Et puis la paie de 700 US$ est sacrément motivante ! Après tout, ils n’auront qu’à se loger, s’équiper, se nourrir, se blanchir, et éventuellement, se payer un billet de retour vers la France. Rien à dépenser en fariboles, y’a pas le temps, il faudra préparer les cours. Alors roule !
Et surtout, ferme-la. Comme le dit Fabien Cazeaux, la fronde contre Jérôme Clément « est un conflit qui fait désordre, dans une institution peu habituée aux polémiques et aux règlements de comptes en interne ». Ferme-la quand on t’explique ton programme à l’arrivée : une classe de chaque niveau — de la sixième à la terminale — ça occupe, en terme de préparation de cours, pas le temps de dépenser des sous au troquet. Ferme-la quand on te glisse ces 700 US$ de la main à la main, tu vas niquer les impôts ! Ferme-la quand tu t’étonnes de l’absence de feuille de salaire, y’a pas de salaire !

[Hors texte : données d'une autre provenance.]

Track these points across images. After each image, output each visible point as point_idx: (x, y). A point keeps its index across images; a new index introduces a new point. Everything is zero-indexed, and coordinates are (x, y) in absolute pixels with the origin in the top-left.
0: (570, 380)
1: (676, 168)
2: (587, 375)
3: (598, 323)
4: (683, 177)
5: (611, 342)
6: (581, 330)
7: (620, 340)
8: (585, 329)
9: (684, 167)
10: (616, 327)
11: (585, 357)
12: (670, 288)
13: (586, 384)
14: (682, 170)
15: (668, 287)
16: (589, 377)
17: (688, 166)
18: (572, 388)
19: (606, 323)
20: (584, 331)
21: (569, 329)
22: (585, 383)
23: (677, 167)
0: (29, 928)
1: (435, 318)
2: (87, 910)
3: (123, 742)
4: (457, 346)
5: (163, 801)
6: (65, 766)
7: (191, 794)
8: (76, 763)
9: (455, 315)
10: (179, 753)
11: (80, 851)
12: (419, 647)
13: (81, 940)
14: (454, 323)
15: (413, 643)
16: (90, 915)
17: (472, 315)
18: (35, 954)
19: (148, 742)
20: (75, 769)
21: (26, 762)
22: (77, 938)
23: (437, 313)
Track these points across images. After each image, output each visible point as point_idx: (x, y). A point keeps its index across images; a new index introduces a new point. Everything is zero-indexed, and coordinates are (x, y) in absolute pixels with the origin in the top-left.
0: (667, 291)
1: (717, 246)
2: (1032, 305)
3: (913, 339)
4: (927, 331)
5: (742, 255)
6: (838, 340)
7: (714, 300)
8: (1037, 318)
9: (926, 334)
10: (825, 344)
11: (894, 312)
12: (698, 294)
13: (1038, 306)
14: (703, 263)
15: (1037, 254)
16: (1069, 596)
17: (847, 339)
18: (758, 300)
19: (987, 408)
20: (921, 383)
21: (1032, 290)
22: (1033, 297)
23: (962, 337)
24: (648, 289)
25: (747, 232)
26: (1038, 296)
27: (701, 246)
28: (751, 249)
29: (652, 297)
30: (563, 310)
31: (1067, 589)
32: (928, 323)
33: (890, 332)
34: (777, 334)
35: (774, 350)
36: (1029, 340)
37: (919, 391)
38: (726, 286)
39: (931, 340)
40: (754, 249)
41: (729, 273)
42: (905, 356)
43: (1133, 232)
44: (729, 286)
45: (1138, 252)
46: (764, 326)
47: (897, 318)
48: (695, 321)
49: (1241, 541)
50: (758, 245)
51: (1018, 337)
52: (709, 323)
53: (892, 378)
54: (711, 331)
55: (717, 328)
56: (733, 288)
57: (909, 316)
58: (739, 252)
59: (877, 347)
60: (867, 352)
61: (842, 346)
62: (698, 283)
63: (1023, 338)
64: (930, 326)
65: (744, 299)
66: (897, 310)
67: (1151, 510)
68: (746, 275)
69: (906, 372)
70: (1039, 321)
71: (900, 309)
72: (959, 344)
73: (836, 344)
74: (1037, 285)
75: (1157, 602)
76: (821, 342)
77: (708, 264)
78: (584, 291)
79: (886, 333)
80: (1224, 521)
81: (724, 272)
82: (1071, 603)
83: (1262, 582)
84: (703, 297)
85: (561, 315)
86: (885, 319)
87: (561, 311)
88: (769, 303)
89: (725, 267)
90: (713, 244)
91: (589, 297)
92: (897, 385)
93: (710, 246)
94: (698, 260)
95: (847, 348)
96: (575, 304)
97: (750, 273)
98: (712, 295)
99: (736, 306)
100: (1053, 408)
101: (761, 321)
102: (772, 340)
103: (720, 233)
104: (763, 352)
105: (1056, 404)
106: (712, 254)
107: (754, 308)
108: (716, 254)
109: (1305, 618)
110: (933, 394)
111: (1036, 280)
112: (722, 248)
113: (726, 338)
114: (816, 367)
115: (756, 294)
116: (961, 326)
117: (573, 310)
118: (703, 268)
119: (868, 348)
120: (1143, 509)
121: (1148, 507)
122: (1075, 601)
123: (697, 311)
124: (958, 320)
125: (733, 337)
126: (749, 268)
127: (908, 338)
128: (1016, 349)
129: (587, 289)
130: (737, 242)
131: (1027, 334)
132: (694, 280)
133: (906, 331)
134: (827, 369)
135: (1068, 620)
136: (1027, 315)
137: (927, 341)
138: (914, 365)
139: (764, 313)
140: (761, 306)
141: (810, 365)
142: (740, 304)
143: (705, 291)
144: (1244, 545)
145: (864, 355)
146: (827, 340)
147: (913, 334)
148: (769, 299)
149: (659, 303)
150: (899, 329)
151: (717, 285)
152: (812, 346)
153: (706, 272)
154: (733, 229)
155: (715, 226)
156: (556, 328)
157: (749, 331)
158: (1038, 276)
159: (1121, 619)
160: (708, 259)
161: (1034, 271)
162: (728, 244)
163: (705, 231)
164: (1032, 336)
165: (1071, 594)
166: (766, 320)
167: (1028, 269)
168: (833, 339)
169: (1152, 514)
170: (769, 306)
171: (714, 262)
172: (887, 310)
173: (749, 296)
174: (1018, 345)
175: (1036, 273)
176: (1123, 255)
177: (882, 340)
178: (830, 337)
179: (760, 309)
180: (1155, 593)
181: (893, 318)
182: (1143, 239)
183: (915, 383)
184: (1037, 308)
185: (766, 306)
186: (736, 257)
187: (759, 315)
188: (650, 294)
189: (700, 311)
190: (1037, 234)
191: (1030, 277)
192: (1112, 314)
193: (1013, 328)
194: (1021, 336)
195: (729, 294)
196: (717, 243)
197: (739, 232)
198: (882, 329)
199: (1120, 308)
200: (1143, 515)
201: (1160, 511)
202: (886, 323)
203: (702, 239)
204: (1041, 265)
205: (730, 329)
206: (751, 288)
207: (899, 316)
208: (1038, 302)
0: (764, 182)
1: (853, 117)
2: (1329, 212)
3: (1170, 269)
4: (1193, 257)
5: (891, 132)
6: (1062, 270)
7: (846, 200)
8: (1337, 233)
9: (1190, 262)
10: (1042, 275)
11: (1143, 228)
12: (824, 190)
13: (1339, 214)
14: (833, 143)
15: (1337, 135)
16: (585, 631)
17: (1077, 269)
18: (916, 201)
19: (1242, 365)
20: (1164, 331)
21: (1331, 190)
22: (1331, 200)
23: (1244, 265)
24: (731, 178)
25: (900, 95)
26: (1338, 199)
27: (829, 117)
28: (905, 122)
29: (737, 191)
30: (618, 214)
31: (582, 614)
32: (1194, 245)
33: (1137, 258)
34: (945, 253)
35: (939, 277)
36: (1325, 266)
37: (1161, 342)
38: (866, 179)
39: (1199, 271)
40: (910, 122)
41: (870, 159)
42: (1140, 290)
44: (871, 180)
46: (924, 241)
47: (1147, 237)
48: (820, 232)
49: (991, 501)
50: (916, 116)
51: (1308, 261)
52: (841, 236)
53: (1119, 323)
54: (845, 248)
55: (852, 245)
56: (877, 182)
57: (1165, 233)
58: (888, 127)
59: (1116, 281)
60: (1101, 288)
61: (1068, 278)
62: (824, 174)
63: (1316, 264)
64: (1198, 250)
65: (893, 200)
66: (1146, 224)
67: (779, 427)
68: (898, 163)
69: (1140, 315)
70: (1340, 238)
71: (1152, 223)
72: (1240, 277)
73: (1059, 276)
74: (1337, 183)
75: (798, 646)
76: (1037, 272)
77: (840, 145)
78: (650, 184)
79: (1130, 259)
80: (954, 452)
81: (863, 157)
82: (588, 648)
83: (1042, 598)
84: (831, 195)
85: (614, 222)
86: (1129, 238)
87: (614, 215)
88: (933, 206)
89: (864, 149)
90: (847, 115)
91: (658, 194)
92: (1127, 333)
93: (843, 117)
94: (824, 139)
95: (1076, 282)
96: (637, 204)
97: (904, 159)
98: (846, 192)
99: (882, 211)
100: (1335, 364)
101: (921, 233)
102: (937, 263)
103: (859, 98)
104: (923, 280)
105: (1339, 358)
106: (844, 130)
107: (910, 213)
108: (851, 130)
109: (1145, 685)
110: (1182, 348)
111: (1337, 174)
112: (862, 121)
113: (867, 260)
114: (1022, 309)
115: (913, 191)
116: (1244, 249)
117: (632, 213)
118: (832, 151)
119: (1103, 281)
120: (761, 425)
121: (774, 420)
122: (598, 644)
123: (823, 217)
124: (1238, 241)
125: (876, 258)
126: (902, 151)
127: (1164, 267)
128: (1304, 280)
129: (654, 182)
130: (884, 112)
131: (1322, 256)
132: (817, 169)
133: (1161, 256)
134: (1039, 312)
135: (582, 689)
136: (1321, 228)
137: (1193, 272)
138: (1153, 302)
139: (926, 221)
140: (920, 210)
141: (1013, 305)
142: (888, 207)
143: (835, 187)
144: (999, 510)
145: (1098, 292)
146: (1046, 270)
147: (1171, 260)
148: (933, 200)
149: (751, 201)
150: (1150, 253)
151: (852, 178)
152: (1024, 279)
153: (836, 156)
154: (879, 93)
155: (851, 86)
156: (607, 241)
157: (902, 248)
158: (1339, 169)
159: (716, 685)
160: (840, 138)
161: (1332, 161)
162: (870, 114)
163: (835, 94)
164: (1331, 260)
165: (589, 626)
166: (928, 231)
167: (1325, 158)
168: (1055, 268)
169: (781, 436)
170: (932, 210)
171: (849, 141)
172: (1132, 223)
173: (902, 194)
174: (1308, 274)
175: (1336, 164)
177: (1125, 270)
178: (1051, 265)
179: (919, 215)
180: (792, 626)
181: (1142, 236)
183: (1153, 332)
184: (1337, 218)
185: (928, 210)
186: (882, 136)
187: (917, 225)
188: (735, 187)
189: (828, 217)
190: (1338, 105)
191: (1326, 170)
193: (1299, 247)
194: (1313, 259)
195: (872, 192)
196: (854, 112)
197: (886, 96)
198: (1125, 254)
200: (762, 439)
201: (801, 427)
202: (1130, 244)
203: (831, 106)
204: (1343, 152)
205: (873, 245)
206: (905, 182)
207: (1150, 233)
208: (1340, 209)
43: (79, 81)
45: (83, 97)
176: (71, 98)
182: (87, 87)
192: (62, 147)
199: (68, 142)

Eh oui, voilà ce que notre jeune travailleur a appris de son premier poste : les cotisations sociales (ah oui, les charges) sont un poids dont l’Alliance française, « rattachée directement au Quai d’Orsay » comme le précise Fabien Cazeaux, a su s’affranchir. La sécu ? Ben de toutes façons, ça ne marcherait pas ici. Le chômage ? Dans l’enseignement, ce n’est pas vraiment une tradition... La retraite ? Bien le temps d’y penser, et de toutes façons, les retraites, dans quarante ans, que seront-elles devenues ?
Ne demande pas ce que tu as comme assurance de toucher comme convenu tes 700 US$, « Aie confiance ! ». L’Alliance française a pour objectif de faire rayonner la culture française à travers le monde, et toi, jeune professeur, tu es un de ses rayons ! Peut-être la crise que traverse aujourd’hui cette honorable intitution, « la plus aïgue de son histoire » va-t-elle redonner de la voix à quelques rayons de l’Alliance française de par le monde. J’aimerais bien les entendre.